Of course Harley did not gain this foothold by merely looking to secure highly compensated long term employment. They did it through good product design that developed a consumer niche that they exploited through good cooperative labor in their operations. Some believe that Harley just stepped into its loyal customer base. But in 1984, Harley only sold 80,000 motorcycles. This years target is some 329,000.
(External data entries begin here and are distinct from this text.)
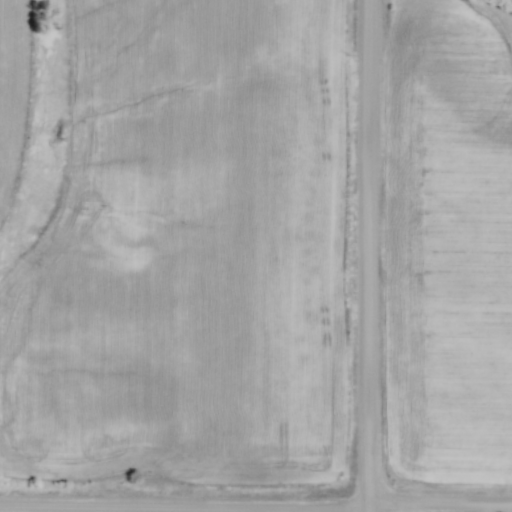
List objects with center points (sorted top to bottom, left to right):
road: (365, 256)
road: (255, 507)
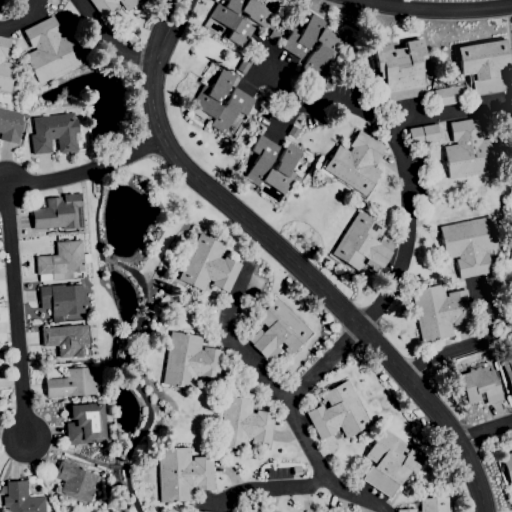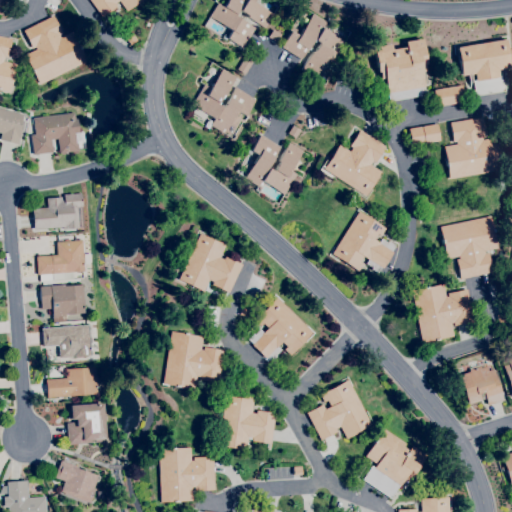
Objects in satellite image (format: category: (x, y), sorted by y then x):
road: (87, 3)
building: (3, 5)
building: (110, 5)
building: (110, 5)
road: (435, 8)
building: (239, 18)
building: (240, 18)
building: (272, 31)
building: (273, 35)
building: (130, 39)
building: (311, 45)
building: (313, 45)
building: (50, 50)
building: (51, 50)
building: (481, 59)
building: (244, 64)
building: (5, 65)
building: (5, 65)
building: (484, 65)
building: (400, 69)
building: (401, 69)
building: (447, 95)
building: (447, 95)
building: (221, 100)
building: (221, 103)
road: (450, 113)
building: (9, 125)
building: (10, 125)
building: (55, 133)
building: (55, 133)
building: (422, 134)
building: (423, 134)
building: (470, 149)
building: (469, 150)
building: (354, 162)
building: (272, 163)
building: (355, 163)
building: (270, 164)
road: (406, 183)
building: (59, 212)
building: (57, 213)
road: (15, 229)
building: (360, 242)
building: (362, 244)
building: (468, 244)
building: (469, 245)
building: (60, 258)
building: (61, 259)
road: (295, 262)
building: (207, 265)
building: (205, 266)
building: (60, 300)
building: (61, 300)
building: (244, 311)
building: (438, 311)
building: (439, 311)
building: (277, 328)
building: (277, 330)
building: (67, 339)
building: (66, 340)
road: (473, 342)
building: (189, 361)
building: (189, 361)
road: (328, 363)
building: (507, 370)
building: (508, 372)
building: (71, 383)
building: (72, 383)
building: (477, 385)
building: (479, 385)
road: (292, 399)
building: (336, 412)
building: (338, 412)
building: (84, 423)
building: (84, 423)
building: (242, 423)
road: (488, 435)
building: (506, 461)
building: (390, 463)
building: (507, 466)
building: (296, 470)
building: (181, 474)
building: (181, 474)
building: (74, 481)
building: (75, 481)
road: (275, 485)
building: (99, 494)
building: (19, 497)
building: (20, 498)
building: (430, 505)
building: (431, 505)
building: (247, 510)
building: (255, 511)
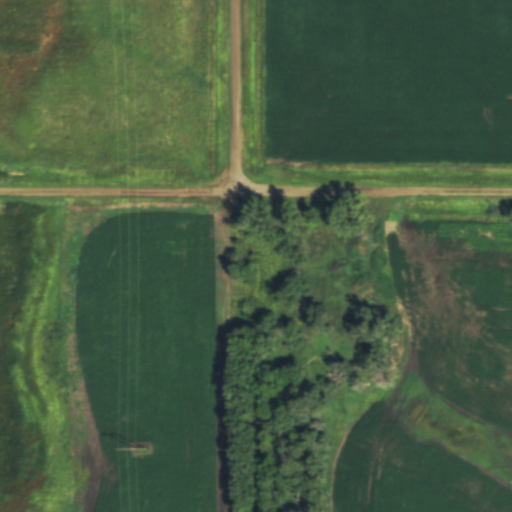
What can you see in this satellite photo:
road: (121, 193)
road: (377, 193)
road: (242, 255)
power tower: (140, 449)
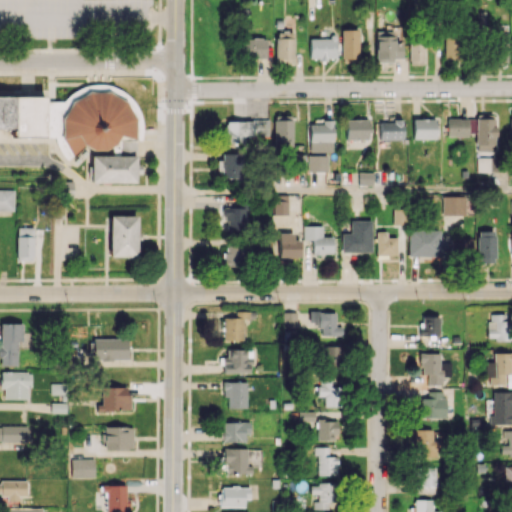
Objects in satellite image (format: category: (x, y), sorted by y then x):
road: (159, 23)
building: (349, 45)
building: (283, 46)
road: (152, 47)
building: (253, 47)
building: (386, 47)
building: (322, 48)
building: (499, 48)
building: (511, 48)
road: (112, 49)
road: (12, 50)
road: (51, 50)
building: (450, 50)
building: (415, 53)
road: (159, 59)
road: (111, 60)
road: (87, 62)
road: (75, 71)
road: (343, 89)
road: (175, 100)
traffic signals: (175, 100)
building: (69, 118)
building: (456, 127)
building: (510, 127)
building: (423, 128)
building: (389, 129)
building: (244, 130)
building: (282, 130)
building: (320, 130)
building: (484, 132)
building: (356, 133)
building: (298, 161)
building: (316, 163)
building: (486, 164)
building: (229, 165)
building: (112, 168)
road: (159, 169)
building: (364, 178)
road: (84, 184)
building: (66, 188)
road: (343, 190)
building: (6, 199)
building: (279, 204)
building: (452, 205)
building: (233, 214)
building: (398, 215)
building: (121, 235)
building: (357, 237)
building: (511, 238)
building: (317, 239)
building: (423, 242)
building: (23, 243)
building: (384, 244)
building: (287, 245)
building: (485, 246)
building: (456, 247)
building: (232, 255)
road: (174, 256)
road: (157, 266)
road: (65, 278)
road: (140, 278)
road: (159, 291)
road: (343, 292)
road: (87, 293)
road: (137, 308)
road: (40, 309)
road: (99, 309)
building: (288, 319)
building: (325, 323)
building: (233, 325)
building: (428, 325)
building: (497, 326)
building: (9, 342)
building: (109, 348)
building: (332, 356)
building: (237, 361)
building: (433, 368)
building: (499, 369)
building: (14, 384)
building: (234, 394)
building: (113, 399)
road: (378, 402)
building: (432, 405)
building: (501, 408)
road: (157, 410)
building: (326, 429)
building: (233, 431)
building: (13, 433)
building: (117, 437)
building: (425, 443)
building: (506, 443)
building: (235, 461)
building: (325, 462)
building: (81, 467)
building: (507, 474)
building: (424, 479)
building: (12, 489)
building: (322, 495)
building: (232, 496)
building: (114, 497)
building: (423, 505)
building: (21, 509)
Having owned several Harleys as long, it is my belief that Harley cultivated that spirit which grew accordingly. There were no where near the number of enthusiasts to buy that many bikes in 1984, these customers were developed. And they did it through cooperation of everyone involved, not just by exploiting the consumers desires. Numerous anniversary Homecomings, the Harley Owners Group, their huge commitment to MDA, cultivation and nurturing of dealerships to modern must-ride destinations instead of repair shops - these are just the tip of the iceberg.

Could an appliance company take this tact?
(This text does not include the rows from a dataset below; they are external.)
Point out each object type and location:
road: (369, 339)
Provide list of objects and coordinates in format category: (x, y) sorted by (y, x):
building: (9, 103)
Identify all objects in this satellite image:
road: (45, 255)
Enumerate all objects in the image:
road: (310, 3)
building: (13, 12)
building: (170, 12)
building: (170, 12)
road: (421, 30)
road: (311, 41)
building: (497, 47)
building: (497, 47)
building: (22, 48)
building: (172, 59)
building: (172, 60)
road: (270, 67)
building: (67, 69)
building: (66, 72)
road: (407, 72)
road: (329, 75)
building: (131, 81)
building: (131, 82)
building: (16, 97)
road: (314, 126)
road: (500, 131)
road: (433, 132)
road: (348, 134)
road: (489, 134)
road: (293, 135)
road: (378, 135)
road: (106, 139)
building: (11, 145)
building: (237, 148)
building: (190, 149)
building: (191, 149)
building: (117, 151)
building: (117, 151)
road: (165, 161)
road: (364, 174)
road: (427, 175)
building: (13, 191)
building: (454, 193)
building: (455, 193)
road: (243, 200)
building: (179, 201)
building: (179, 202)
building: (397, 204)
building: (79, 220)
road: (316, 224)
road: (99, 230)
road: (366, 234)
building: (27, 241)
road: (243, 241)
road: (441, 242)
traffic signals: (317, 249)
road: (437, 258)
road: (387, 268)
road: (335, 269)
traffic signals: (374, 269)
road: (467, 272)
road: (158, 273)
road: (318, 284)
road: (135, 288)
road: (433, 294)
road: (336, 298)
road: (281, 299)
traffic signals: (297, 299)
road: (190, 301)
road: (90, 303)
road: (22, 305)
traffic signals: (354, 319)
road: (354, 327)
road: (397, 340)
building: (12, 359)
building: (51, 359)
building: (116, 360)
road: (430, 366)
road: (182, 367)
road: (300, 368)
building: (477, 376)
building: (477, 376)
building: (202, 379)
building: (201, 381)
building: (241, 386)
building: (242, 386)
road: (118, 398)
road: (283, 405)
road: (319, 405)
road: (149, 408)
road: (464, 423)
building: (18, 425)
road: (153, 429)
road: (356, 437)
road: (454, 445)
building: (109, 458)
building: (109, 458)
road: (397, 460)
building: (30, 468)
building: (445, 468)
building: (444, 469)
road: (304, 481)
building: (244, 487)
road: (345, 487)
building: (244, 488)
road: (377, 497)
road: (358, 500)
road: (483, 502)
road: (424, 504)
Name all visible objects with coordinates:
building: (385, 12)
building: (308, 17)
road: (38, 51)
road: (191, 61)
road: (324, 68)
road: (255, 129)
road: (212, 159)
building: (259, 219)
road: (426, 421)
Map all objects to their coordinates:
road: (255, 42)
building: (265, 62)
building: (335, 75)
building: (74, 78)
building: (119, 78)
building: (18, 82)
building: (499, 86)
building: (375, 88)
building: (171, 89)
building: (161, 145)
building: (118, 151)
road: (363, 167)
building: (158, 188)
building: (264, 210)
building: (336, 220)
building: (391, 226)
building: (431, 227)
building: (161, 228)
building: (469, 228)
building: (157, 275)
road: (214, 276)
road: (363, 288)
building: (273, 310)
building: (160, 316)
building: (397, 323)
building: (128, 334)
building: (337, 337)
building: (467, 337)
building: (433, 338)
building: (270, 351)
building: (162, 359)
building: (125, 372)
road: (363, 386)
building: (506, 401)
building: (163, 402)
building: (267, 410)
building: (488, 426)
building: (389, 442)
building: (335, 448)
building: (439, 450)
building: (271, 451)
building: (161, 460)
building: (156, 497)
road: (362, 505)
Sure. There are way more consumers passionate about cooking and their households, or could be, than ride all brands of motorcycles combined. Loyal KitchenAid mixer, Viking Stoves, JennAir ranges and Cuisanart users could easily be cultivated into more passionate loyal customers willing to pay more for a premium more attentive appliance.
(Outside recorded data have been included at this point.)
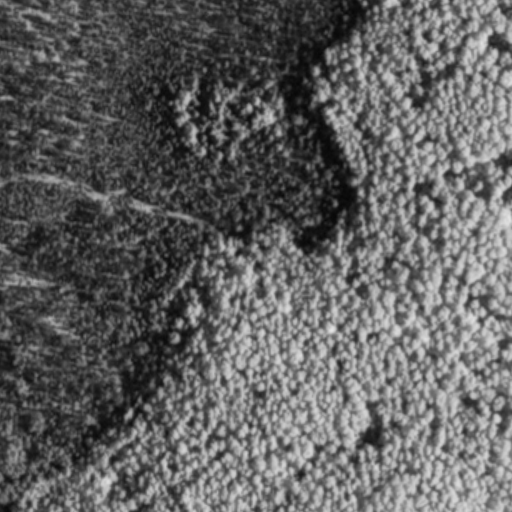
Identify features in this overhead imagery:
road: (302, 231)
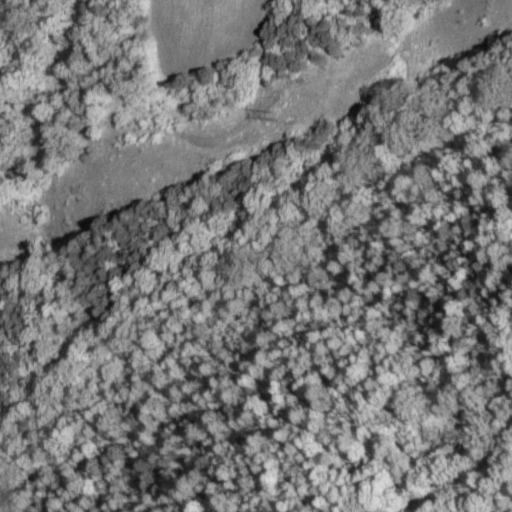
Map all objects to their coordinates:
power tower: (271, 114)
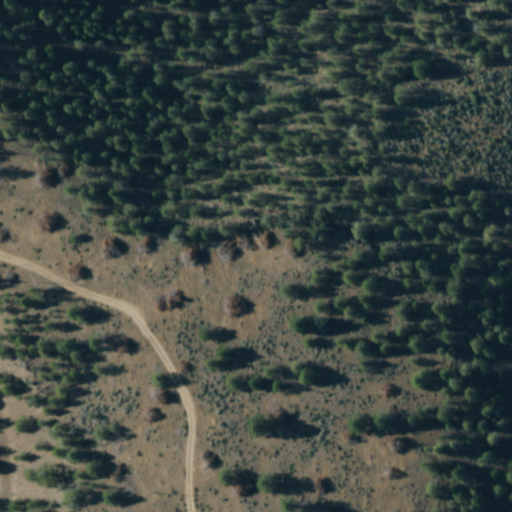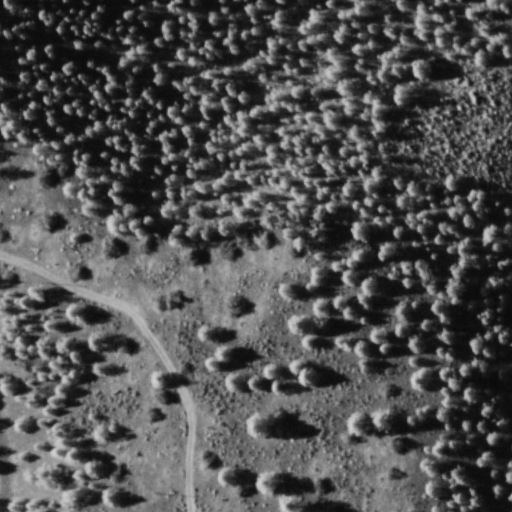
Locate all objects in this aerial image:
road: (156, 338)
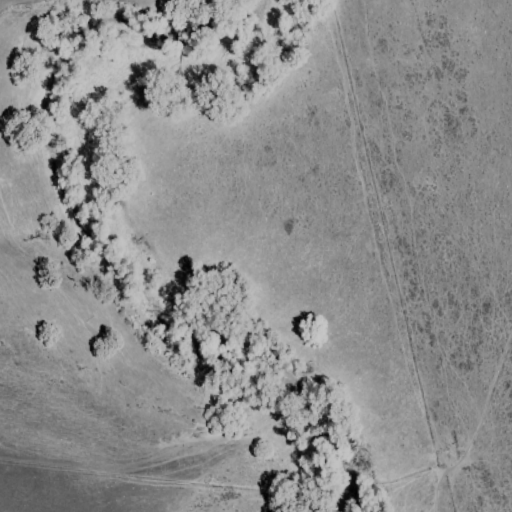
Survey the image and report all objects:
park: (10, 390)
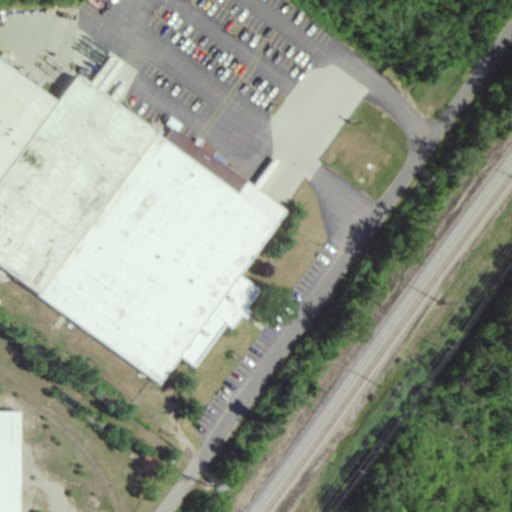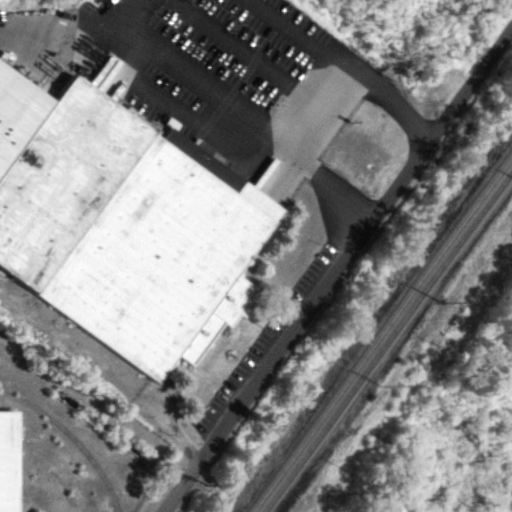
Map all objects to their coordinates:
road: (130, 8)
road: (330, 119)
road: (442, 131)
building: (122, 223)
railway: (383, 331)
railway: (387, 340)
road: (266, 370)
railway: (72, 438)
building: (4, 463)
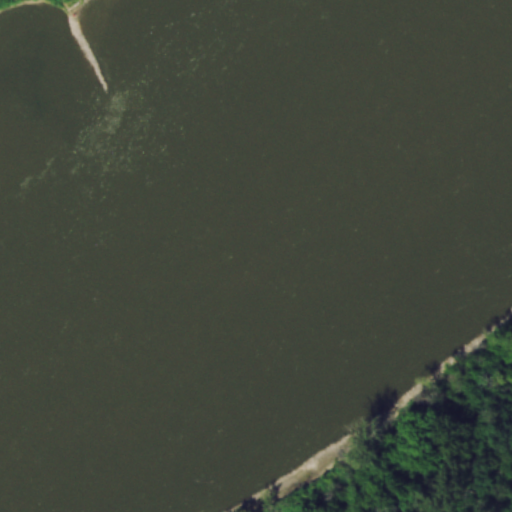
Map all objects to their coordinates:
park: (1, 1)
river: (258, 228)
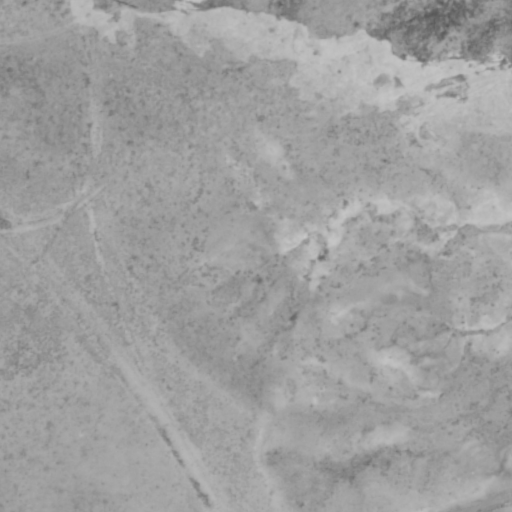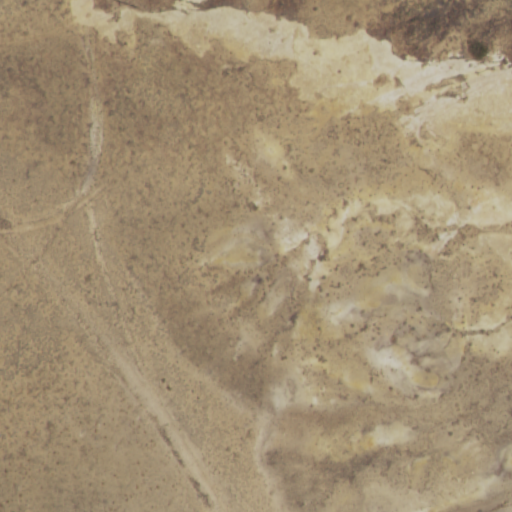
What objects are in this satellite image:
road: (102, 145)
Here is further proof that it takes more than a management directive, it takes walking the talk.

American Rights at Work honors Harley-Davidson Motor Company for taking the road less traveled when it bucked the offshoring trend, built a new U.S. plant, and achieved record profits, all the while partnering with its workers and unions.

While many companies pay lip service to employee relations, Harley-Davidson Motor Company, the heavyweight bike manufacturer, cultural symbol, and Fortune 500 company, has demonstrated a solid commitment to keeping jobs in the United States and valuing the talent and commitment of its employees. Harley-Davidson rebuilt its company from near bankruptcy in the 1980s by working in partnership with its employees and the unions representing them, the International Association of Machinists and Aerospace Workers (Machinists) and the Paper, Allied-Industrial, Chemical and Energy Workers International Union (PACE).

Harley-Davidson chose not to follow the lead of countless manufacturers who went overseas for cheap labor. In 1997, the motorcycle manufacturer decided to build a new plant in Kansas City, MO, and offer good wages and benefits. The plant's interactive manufacturing process gives workers input over every aspect of production to improve quality and efficiency. To help prevent employees from working themselves out of a job, however, the company and unions created an agreement providing workers with employment security and retraining when necessary. This partnership has enabled Harley-Davidson to expand in the United States, stay competitive, and go on to achieve record revenues and Wall Street accolades.